Most disturbing to residents was Purcell’s confirmation that federal law allows the FCC to preempt the ability of local governments to protect citizens from possible health threats from cell towers of any kind.
Additionally, carriers that are denied a variance to install small cell gear into residential areas can sue because curtailed service is in violation of the FCC mandate. In such cases, the Township would have to comply, according to testimony.
With multiple carriers all promoting their own networks, one resident asked how many poles and cabinets the Township might end up with.
Township Administrator Timothy Quinn estimated there are 6,000 poles in the district — but the final number of 5G installations is anyone’s guess.

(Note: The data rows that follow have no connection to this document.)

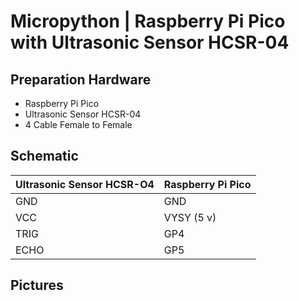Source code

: # Micropython | Raspberry Pi Pico with Ultrasonic Sensor HCSR-04

## Preparation Hardware
- Raspberry Pi Pico
- Ultrasonic Sensor HCSR-04
- 4 Cable Female to Female

## Schematic 

| Ultrasonic Sensor HCSR-O4 | Raspberry Pi Pico |
|---------------------------|-------------------|
| GND                       | GND               |
| VCC                       | VYSY (5 v)        |
| TRIG                      | GP4               |
| ECHO                      | GP5               |

## Pictures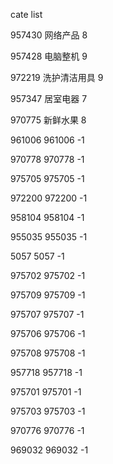 cate list

957430 网络产品 8

957428 电脑整机 9

972219 洗护清洁用具 9

957347 居室电器 7

970775 新鲜水果 8

961006 961006 -1

970778 970778 -1

975705 975705 -1

972200 972200 -1

958104 958104 -1

955035 955035 -1

5057 5057 -1

975702 975702 -1

975709 975709 -1

975707 975707 -1

975706 975706 -1

975708 975708 -1

957718 957718 -1

975701 975701 -1

975703 975703 -1

970776 970776 -1

969032 969032 -1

Offen, the Verizon representative, ended the discussion by saying the best approach is to work within the Township’s framework to the extent possible. These installations “are designed to meet a capacity issue,” he said. “This is not about voice transmission, this is about transmission of data.”
Capacity needs are increasing daily, he said, and “these devices are designed to meet that need.”
The Township Committee adopted the ordinance with two minor amendments, changing the cabinet size to 28 cubic feet and extending the license of applicants from 10 years to 15.
The lone abstention was Committeeman Bruce Sisler, who expressed a desire to study more variables.
Correction: Due to an editing error, an earlier version of this story mistakenly identified Edward Purcell as representing Verizon. He is an adviser to the Township.